The possible values for ```scope``` are:

- **function** (default value): You fixture will be instantiated everytime it's used.
- **class**: The fixture is only instantiated once per class. So, if you have classes "ATest" and "BTest", your fixture will be instantiated twice.
- **module**: The fixture is instantiated once per module (i.e. per subdirectory)
- **package**: In this case, the fixture is instantiated once per package. Note that a package can have multiple modules.
- **session**: This is the "broadest" level.

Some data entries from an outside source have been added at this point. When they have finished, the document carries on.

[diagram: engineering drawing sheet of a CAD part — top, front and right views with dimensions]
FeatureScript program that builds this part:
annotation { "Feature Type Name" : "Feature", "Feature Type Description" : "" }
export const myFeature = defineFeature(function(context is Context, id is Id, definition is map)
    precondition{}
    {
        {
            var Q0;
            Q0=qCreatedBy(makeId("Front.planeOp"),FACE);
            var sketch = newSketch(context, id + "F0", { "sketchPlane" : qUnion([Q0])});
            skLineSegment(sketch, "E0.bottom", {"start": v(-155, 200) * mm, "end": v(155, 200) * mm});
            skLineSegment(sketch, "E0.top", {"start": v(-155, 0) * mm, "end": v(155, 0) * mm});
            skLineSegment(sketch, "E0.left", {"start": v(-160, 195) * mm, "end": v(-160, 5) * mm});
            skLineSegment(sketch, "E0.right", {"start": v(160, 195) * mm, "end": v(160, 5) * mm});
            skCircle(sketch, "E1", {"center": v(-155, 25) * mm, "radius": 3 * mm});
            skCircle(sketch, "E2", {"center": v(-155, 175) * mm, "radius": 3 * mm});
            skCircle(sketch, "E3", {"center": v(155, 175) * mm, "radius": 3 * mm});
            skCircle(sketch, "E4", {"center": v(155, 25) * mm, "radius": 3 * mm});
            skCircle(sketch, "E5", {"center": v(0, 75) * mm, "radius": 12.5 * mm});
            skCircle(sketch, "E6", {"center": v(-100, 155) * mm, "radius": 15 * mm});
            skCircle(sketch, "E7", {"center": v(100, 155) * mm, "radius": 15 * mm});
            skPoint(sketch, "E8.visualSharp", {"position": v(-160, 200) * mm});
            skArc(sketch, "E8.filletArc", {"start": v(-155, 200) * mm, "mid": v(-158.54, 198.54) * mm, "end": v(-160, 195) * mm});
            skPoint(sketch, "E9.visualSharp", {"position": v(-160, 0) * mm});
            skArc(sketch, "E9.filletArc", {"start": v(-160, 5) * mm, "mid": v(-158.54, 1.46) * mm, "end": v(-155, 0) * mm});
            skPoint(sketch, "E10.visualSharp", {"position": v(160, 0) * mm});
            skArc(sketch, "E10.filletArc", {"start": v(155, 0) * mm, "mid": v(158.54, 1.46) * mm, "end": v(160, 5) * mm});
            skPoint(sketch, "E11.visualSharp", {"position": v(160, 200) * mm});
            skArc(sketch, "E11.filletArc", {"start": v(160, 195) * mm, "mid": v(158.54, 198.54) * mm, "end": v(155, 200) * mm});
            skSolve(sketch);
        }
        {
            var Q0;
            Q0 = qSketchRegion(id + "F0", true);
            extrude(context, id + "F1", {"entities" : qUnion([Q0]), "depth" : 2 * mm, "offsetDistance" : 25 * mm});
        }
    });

The fixture will just be instantiated once.

More information:
https://docs.pytest.org/en/latest/fixture.html#scope-sharing-a-fixture-instance-across-tests-in-a-class-module-or-session

#### Adding a tax_calculator fixture

Finally, let's add a tax_calculator fixture to our test.

You can run the example with:

```bash
pytest 03_fixtures/03_bill_calculator_fixtures.py --capture=no
```

There are two tests using the fixture, so you should see twice the line "Instantiating tax_calculator fixture". There is another example that uses the ```module``` scope, that you can also run:

```bash
pytest 03_fixtures/04_scoped_fixtures.py --capture=no
```

**IMPORTANT**: Be careful with the scope of the fixtures and the assertions. For instance, if you have a fixture with scope "module" and an assertion of the type "my_fixture.some_method.assert_called_once()" in more that one test, your assertions might fail, since the call counts for the mock will not be reset between tests.